Wednesday, August 17, 2016
May 9, 1903: Study of Lynchings
Today's article is found in The Morning News (Wilmington, Delaware) dated May 9, 1903:
STUDY OF LYNCHINGS
Scientific Investigation by a Yale Man—J. Elbert Cutler Gives Interesting Statistics.
J. Elbert Cutler, a post-graduate student of Yale, is the first person who has been known to make a scientific study of lynchings. He has prepared the most extensive table ever collected on the subject and has secured data relating to its causes and remedies. Mr. Cutler says that he has found that the newspaper accounts have been corroborated in nearly every case by personal investigation.
"There is no motive for secrecy in lynching as there is in murder and suicide," says Mr. Cutler in the New Haven Register, "and the facts are open. A table of persons lynched in the United States the past twenty-one years gives a total of 3,233 up to January 1, 1903. Of this period the years 1884 and 1892 were the largest for lynchings. In the former year the Vigilantes in Colorado and Montana were responsible for the larger number. The victims were largely white men and they were largely lynched for depredations on property. In 1892 the lynchings were in the South, the victims were largely negroes and they were lynched for crimes against the person and through race prejudice and other race causes.
"There is a relation between legal executions and lynchings. If there are many legal executions there are in general fewer lynchings. The speedy working of the law seems to create respect for it and to decrease lynchings.
"The decrease in lynchings since 1892 has been steady, each successive year showing a smaller number. This fact has given rise to the hope that lynchings may soon disappear from the country, except in isolated cases.

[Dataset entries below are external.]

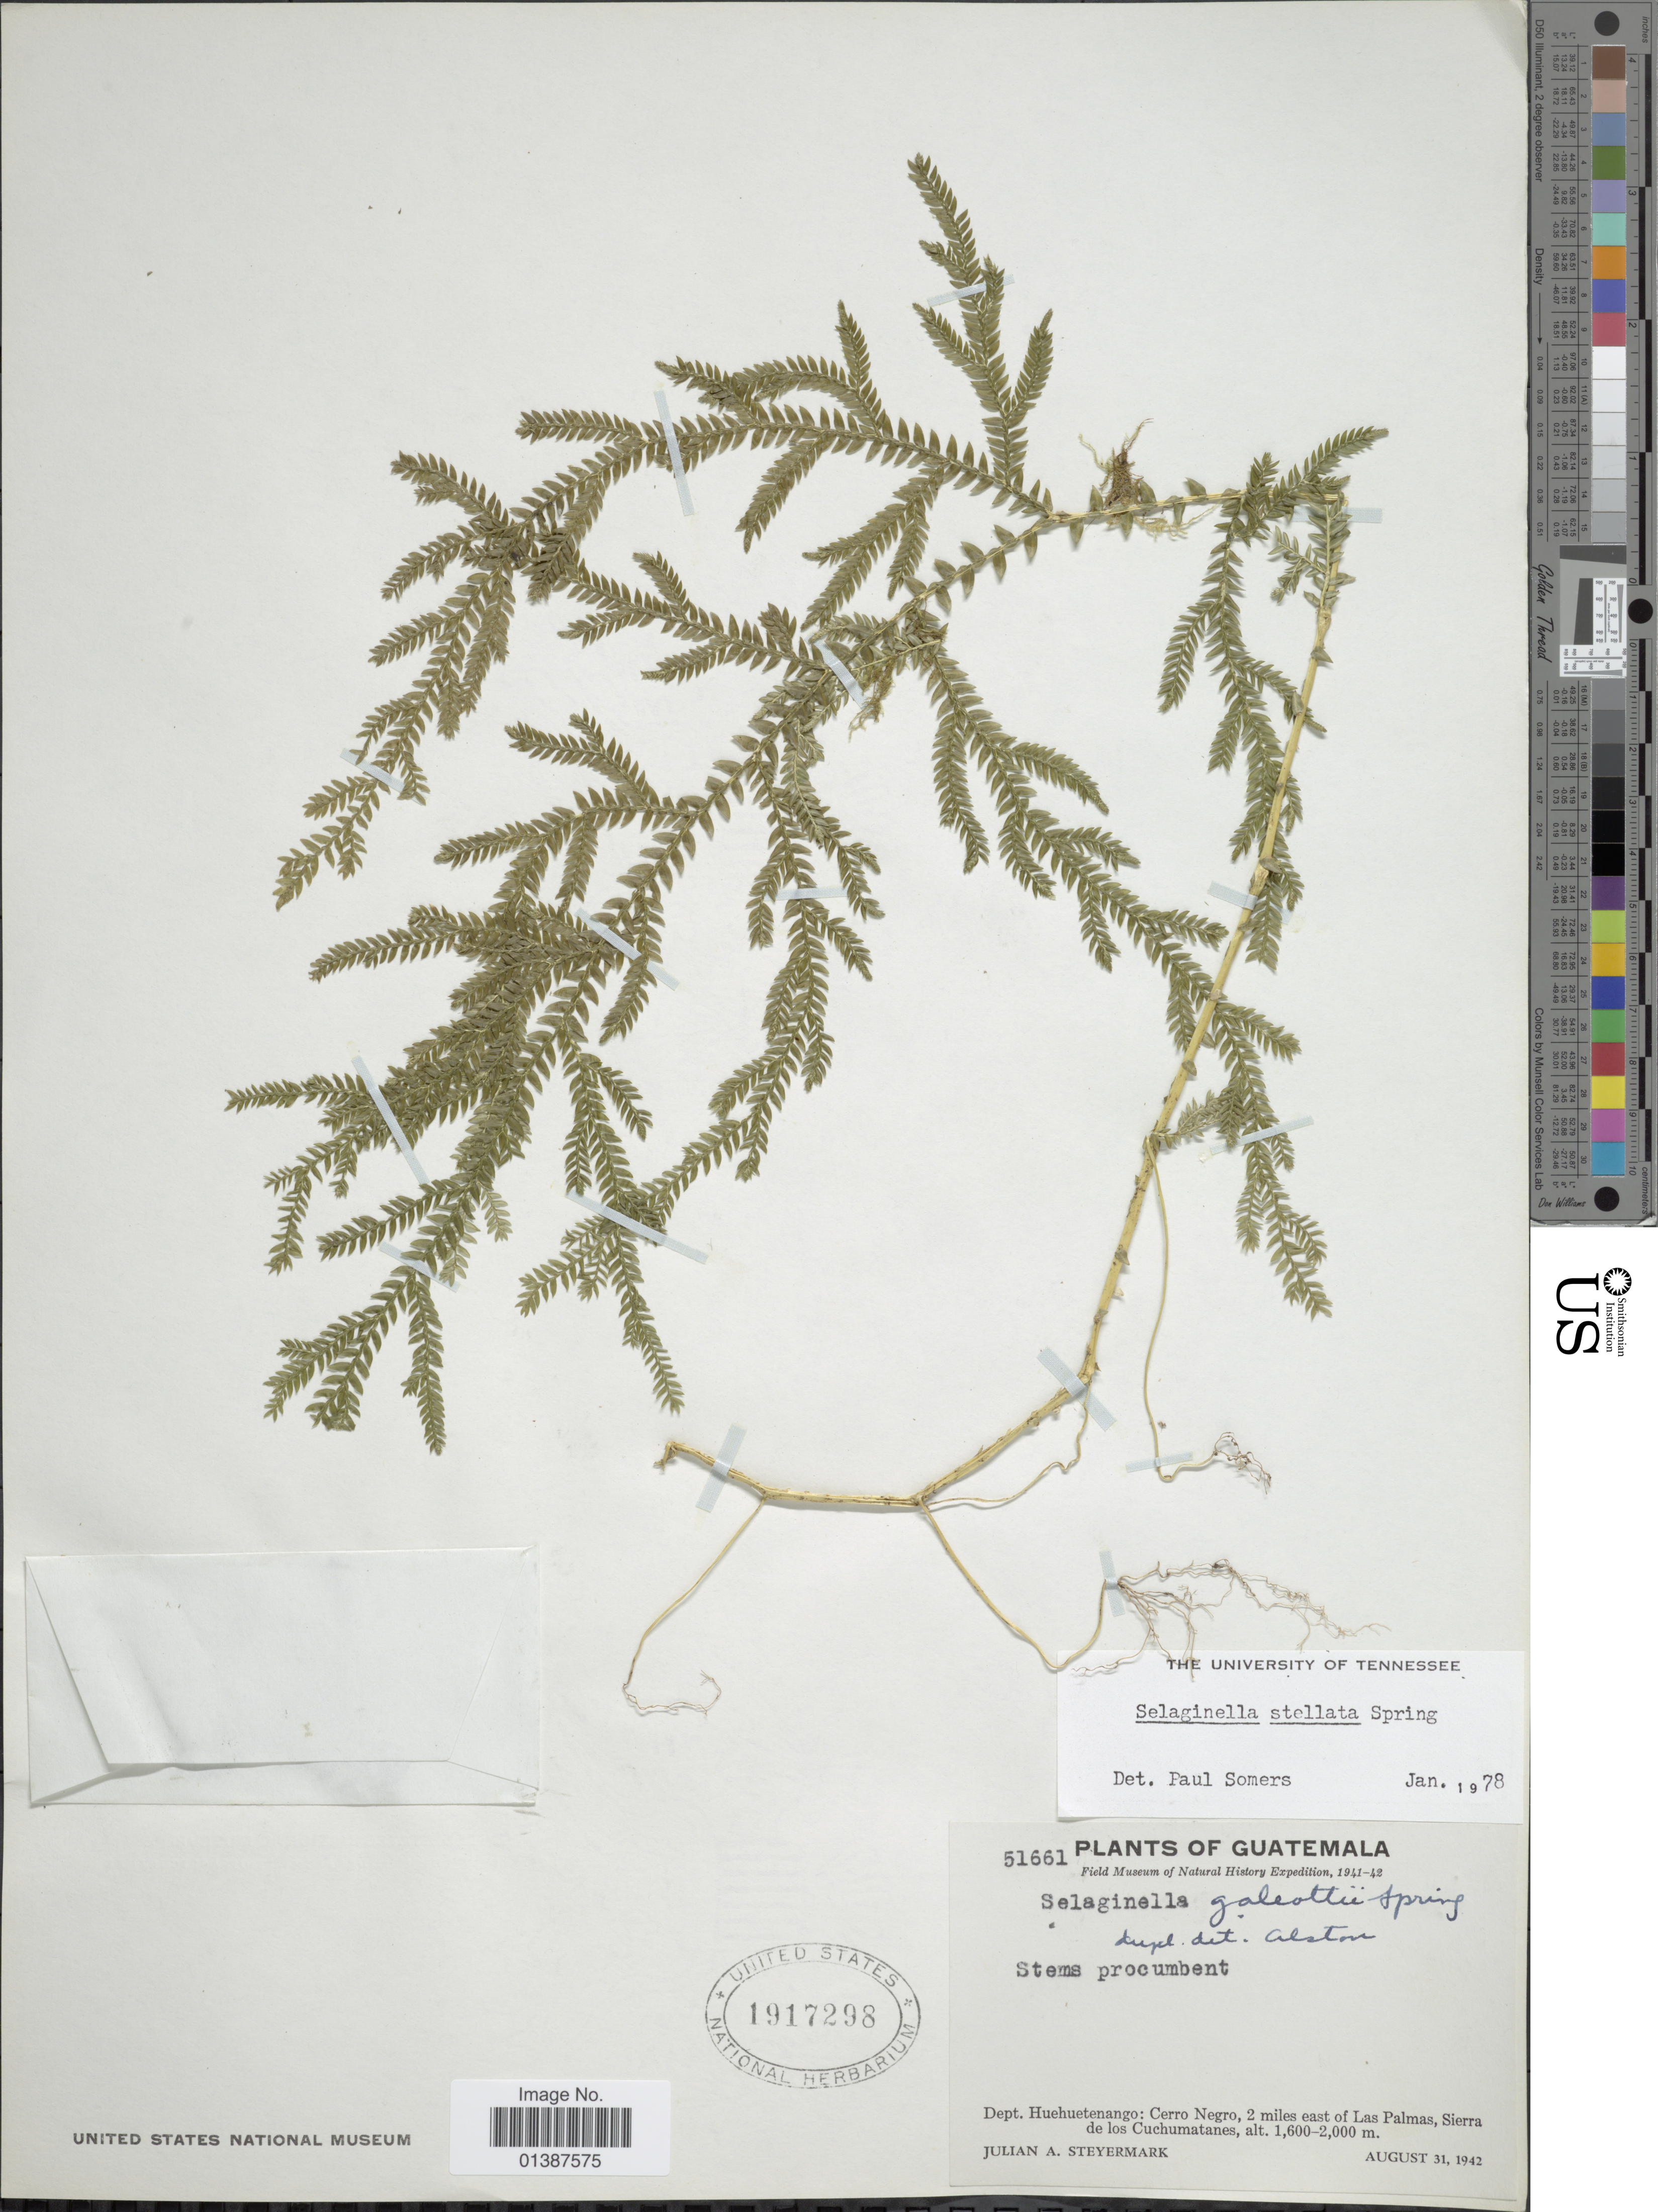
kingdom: Plantae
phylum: Tracheophyta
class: Lycopodiopsida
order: Selaginellales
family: Selaginellaceae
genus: Selaginella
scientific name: Selaginella galeottii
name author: Spring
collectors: J. Steyermark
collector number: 51661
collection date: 1942-08-31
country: Guatemala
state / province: Huehuetenango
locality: Dept. Huehuentenango: Cerro Negro, 2 miles of Las Palmas, Sierra de los cuchumatanes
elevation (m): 1600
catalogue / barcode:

"In the South the fewest lynchings take place in January, February, August and November months when the colored people are most largely engaged in some diversions or work. In August the month when the number of lynchings is fewest, the negroes are all at compmeetings [sic]. In December on the other hand, the negroes feel allowed to take the greatest liberties of the year because of the Christmas season.
"In the West the number of lynchings shows practically no variation for the different months of the year.
"There have been fewer lynchings for murder in the summer than in the winter months and more persons have been lynched for rape in the summer than in the winter months. The number lynched for acts of the desperado is greatest in December, and in October the greatest number of lynchings for theft have taken place. This shows a general conformity to the law of crime, that more offenses against the person are committed in the summer and more against property are committed in the winter.
"In the twenty-one years 1,872 negroes have been lynched, an average of 89½ a year. In that period 1,256 whites have been lynched, an average of 59 a year. There have been 61 women lynched in that priod [sic], 36 colored and 23 whites, nine of them for murder. Of the 615 white men who were lynched in the twenty-one years, 106 were for rape. In the South, 1,091 negroes were lynched and 593 whites. Statistics connot [sic] be made to show more than 35 per cent negroes lynched for rape.
"In the West 623 were lynched in the twenty-one years, about 43 per cent for murder.
Passing from statistics to general reflections on the subject of lynching, Mr. Cutler says:
"The American people are no less law-abiding than those of other countries, but they have a different attitude toward the law. In the older countries the law is regarded as a sacred authority from a superior source. Here the law lacks long practice and the growth of tradition. In a democracy the people are a law unto themselves. In a monarchy the people who enforce the law are in no way responsible to the people upon whom they enforce it. Lynching has been generally resorted to in order to terrorize the lawless instead of to wreak vengeance. The plea of the lynchers is, 'let a past crime be met with a present crime to prevent a future crime.'
"The discussion of lynching which sprang up after 1892, and the formation of anti-lynching societies has led to the gradual decline of the practice. The educational agencies in the South can do more than any other single force to check lynching.
"The laws proposed for the suppression of lynching far outnumber those enacted and those which have been enacted have generally failed of their purpose. The United States have spent half a million dollars for indemnity of foreign subjects who have been lynched within its borders."
Thank you for joining me and as always, I hope I leave you with something to ponder.